The `FewShotPromptTemplate` includes:

- `prefix` and `suffix`: These likely contain guiding context or instructions.
- `examples`: The sample data we defined earlier.
- `input_variables`: These variables ("subject", "extra") are placeholders you can dynamically fill later. For instance, "subject" might be filled with "medical_billing" to guide the model further.
- `example_prompt`: This prompt template is the format we want each example row to take in our prompt.

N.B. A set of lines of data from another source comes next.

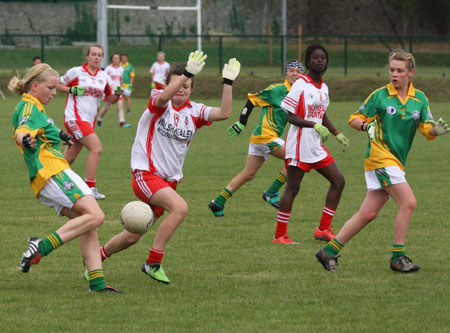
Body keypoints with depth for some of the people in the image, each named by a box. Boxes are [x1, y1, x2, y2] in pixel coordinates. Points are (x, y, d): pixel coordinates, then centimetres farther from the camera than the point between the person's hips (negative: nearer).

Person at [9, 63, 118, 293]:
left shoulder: (30, 107, 23)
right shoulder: (29, 107, -9)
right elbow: (21, 131, -30)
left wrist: (58, 134, 61)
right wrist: (25, 139, -52)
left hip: (44, 181, 11)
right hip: (52, 171, -11)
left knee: (88, 226, 4)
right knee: (95, 215, -20)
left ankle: (97, 282, -3)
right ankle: (43, 246, -27)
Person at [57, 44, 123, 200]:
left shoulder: (104, 77, 9)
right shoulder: (76, 72, -3)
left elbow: (111, 99, 14)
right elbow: (59, 84, 6)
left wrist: (117, 94, -8)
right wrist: (72, 90, -12)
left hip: (89, 121, 6)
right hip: (75, 117, -6)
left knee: (69, 157, 12)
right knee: (96, 148, -20)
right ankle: (91, 187, -16)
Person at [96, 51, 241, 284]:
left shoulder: (194, 112, 7)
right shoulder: (159, 101, -6)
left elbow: (224, 113, -7)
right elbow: (164, 97, -31)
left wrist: (228, 82, -13)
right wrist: (187, 72, -40)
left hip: (170, 180, 6)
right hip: (146, 174, -6)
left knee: (132, 237, 8)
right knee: (179, 207, -30)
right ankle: (153, 262, -20)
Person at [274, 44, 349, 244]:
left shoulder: (324, 88, 12)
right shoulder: (300, 85, -12)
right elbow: (291, 117, -15)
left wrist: (337, 134, 18)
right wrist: (315, 125, -26)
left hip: (317, 146, 8)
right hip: (299, 144, -8)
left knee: (338, 181, 5)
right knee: (292, 188, -4)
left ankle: (323, 229, 10)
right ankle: (280, 235, 4)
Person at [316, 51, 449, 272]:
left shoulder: (419, 99, 10)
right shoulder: (380, 96, -2)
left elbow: (427, 129, 3)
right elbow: (355, 119, 2)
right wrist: (365, 125, -20)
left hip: (396, 161, 6)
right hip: (380, 156, -6)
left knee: (368, 213, 4)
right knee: (408, 202, -16)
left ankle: (329, 251, 13)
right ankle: (398, 258, -8)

## 4. Creating the Data Generator
With the schema and the prompt ready, the next step is to create the data generator. This object knows how to communicate with the underlying language model to get synthetic data.

In [None]:
import os
from google.colab import userdata

os.environ['OPENAI_API_KEY'] = userdata.get('openai_api_key')

In [None]:

synthetic_data_generator = create_openai_data_generator(
    output_schema=BankingProductPropensity,
    llm=ChatOpenAI(
        temperature=1
    ),  # You'll need to replace with your actual Language Model instance
    prompt=prompt_template,
)

## 5. Generate Synthetic Data
Finally, let's get our synthetic data!

In [None]:
synthetic_results = synthetic_data_generator.generate(
    subject="BankingProductPropensity",
    extra="The products include CASA, Credit Card, Mortgage, Term Loan. CIF is unique.",
    runs=10,
)

Print the synthetic Data

In [None]:
#print results generated by the data generator
for result in synthetic_results:

  print(result)

customer_id=101234 customer_name='Alex Johnson' age=35 employment_status='Employed' annual_income=85000.0 credit_score=720 existing_products=['Savings Account', 'Credit Card'] product_interest='Mortgage' propensity_score=0.75
customer_id=102345 customer_name='Maria Garcia' age=28 employment_status='Self-Employed' annual_income=67000.0 credit_score=680 existing_products=['Checking Account'] product_interest='Personal Loan' propensity_score=0.65
customer_id=103456 customer_name='David Smith' age=40 employment_status='Unemployed' annual_income=32000.0 credit_score=590 existing_products=['Credit Card', 'Auto Loan'] product_interest='Credit Card Upgrade' propensity_score=0.55
customer_id=104567 customer_name='Sarah Thompson' age=42 employment_status='Employed' annual_income=92000.0 credit_score=760 existing_products=['Savings Account', 'Credit Card', 'Mortgage'] product_interest='Term Loan' propensity_score=0.85
customer_id=102345 customer_name='Maria Garcia' age=28 employment_status='Self-

This command asks the generator to produce 10 synthetic medical billing records. The results are stored in `synthetic_results`. The output will be a list of the MedicalBilling pydantic models.